───── Data shown

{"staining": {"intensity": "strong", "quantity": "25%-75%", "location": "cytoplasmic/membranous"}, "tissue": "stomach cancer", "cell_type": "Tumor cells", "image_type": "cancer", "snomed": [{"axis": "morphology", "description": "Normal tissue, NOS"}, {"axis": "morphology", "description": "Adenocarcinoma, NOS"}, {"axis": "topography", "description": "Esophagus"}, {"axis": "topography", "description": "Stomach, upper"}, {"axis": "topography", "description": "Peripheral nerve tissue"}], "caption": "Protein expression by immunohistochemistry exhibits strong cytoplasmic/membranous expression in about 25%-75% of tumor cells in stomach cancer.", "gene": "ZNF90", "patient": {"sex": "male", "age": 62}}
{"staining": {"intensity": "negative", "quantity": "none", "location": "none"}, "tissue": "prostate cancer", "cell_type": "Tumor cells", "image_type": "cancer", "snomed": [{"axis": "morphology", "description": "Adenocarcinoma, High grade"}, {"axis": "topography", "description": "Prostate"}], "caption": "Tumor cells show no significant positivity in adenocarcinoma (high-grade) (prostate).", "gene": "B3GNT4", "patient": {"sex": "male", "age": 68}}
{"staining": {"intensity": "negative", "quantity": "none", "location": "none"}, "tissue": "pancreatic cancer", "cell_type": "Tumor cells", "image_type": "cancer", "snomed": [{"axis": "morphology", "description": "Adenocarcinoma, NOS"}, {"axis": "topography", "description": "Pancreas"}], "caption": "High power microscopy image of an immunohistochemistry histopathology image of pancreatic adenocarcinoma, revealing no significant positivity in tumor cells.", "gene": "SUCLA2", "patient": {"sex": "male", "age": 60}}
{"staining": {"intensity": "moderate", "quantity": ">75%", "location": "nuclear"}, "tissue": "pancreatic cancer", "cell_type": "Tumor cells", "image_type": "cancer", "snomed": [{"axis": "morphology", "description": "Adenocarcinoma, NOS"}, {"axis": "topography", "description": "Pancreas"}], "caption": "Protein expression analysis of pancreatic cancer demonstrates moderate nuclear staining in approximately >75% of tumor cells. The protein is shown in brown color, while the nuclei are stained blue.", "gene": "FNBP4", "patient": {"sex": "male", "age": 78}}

──────────

== Task ==
Which of the lines above carry the string "Pancreas"? Pick them out and copy them.

== Output ==
{"staining": {"intensity": "negative", "quantity": "none", "location": "none"}, "tissue": "pancreatic cancer", "cell_type": "Tumor cells", "image_type": "cancer", "snomed": [{"axis": "morphology", "description": "Adenocarcinoma, NOS"}, {"axis": "topography", "description": "Pancreas"}], "caption": "High power microscopy image of an immunohistochemistry histopathology image of pancreatic adenocarcinoma, revealing no significant positivity in tumor cells.", "gene": "SUCLA2", "patient": {"sex": "male", "age": 60}}
{"staining": {"intensity": "moderate", "quantity": ">75%", "location": "nuclear"}, "tissue": "pancreatic cancer", "cell_type": "Tumor cells", "image_type": "cancer", "snomed": [{"axis": "morphology", "description": "Adenocarcinoma, NOS"}, {"axis": "topography", "description": "Pancreas"}], "caption": "Protein expression analysis of pancreatic cancer demonstrates moderate nuclear staining in approximately >75% of tumor cells. The protein is shown in brown color, while the nuclei are stained blue.", "gene": "FNBP4", "patient": {"sex": "male", "age": 78}}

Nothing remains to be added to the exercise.